The professional landscape is just the tip of the proverbial iceberg, however. Village cricket, the beating heart of English cricket, is also rife with racism.

Having read these examples, the evidence is surely incontrovertible. Institutional is defined as ‘established as a convention or norm in an organization or culture’, and the plethora of examples indicated that racial discrimination is indeed institutionalised in English cricket.

Is there any hope at all of overcoming this?

What can be done? 

As you may have noticed, representatives at the top of the English cricket tree are very keen to dish out hollow soundbites that reaffirm the ECB's commitment to eradicating racism.

While this is a staple response to any allegation like this levelled at the ECB, to their credit, there has been a selection of initiatives that are supposed to combat this. 

They have implemented a targeted action plan to engage South Asian communities and support schemes like the ACE programme. They have introduced the Rooney Rule for elite coaching appointments (a policy that requires teams to interview ethnic-minority candidates for head coaching and senior operation jobs). Racism education has also been introduced and the ECB are reforming the way they recruit.

Yet, at the heart of all of this, there are still two core issues.

Firstly, regardless of how ‘committed’ the ECB says it is to eradicating racism, with the control they have over the English game and the financial fire power they possess, they are making a (political) choice not to make this a priority.

At least at the most elite level, they have had so many opportunities to at least try and implement real change, yet have continually failed to do so. Nothing highlights this better than the Ollie Robinson's ‘suspended’ suspension, where he was banned for two years for publishing discriminatory tweets, but didn’t miss any cricket at all after the ban was announced. Had they attempted to make radical change, and the implementation had failed, at least the cricketing world would have known there is a desire to make a positive difference.
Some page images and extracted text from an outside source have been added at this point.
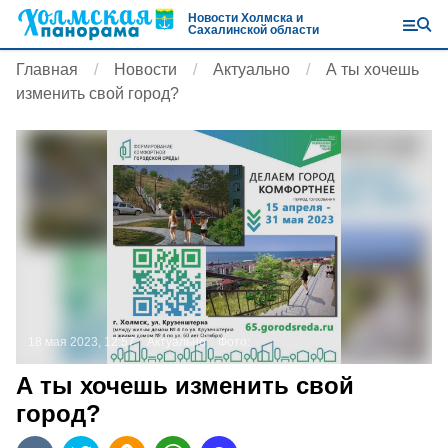
Новости Холмска и
Сахалинской области
Главная
Новости
Актуально
А ты хочешь
изменить свой город?
18 мая 2023, 12:57
Актуально
Фото:
А ты хочешь изменить свой
город?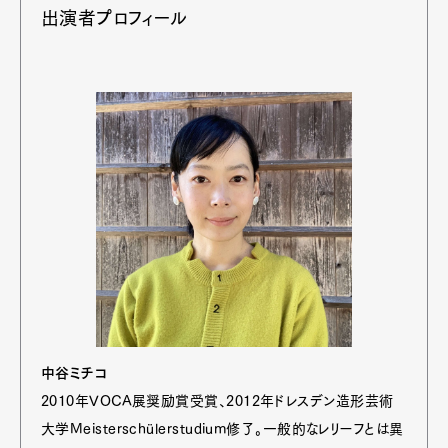
出演者プロフィール
中谷ミチコ
2010年VOCA展奨励賞受賞、2012年ドレスデン造形芸術
大学Meisterschülerstudium修了。一般的なレリーフとは異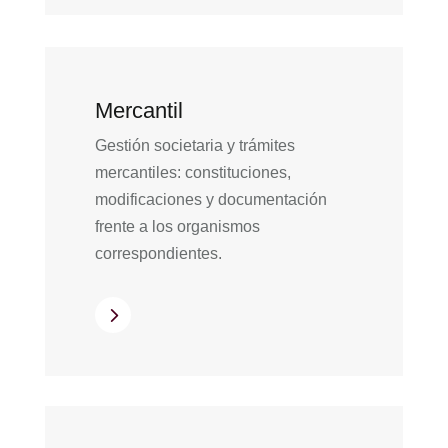
Mercantil
Gestión societaria y trámites
mercantiles: constituciones,
modificaciones y documentación
frente a los organismos
correspondientes.
5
Beyond all of this however, for English cricket to become a sport for all, there needs to be   a more fundamental change. The ECB can only do so much, and those who have the power to make fundamental changes in society need to take responsibility for the society they preside over. When politicians decide to prioritise eliminating discrimination, then anti-discriminatory rhetoric will seep into every other aspect of societal life; cricket included. Until then however, I fear there will be initiative after initiative that will make vital, if superficial, change, and this conversation will happen over and over and over again.

I’ll leave you with a thought from Vithushan Ehantharajah from the Independent, which summarises the role you can play in helping the situation in which we find ourselves: “Though cricket faces a gravely uncertain future through the coronavirus pandemic, one thing is for sure: if you do not want to be an active part of the solution then you are part of the problem. It really is that black and white.”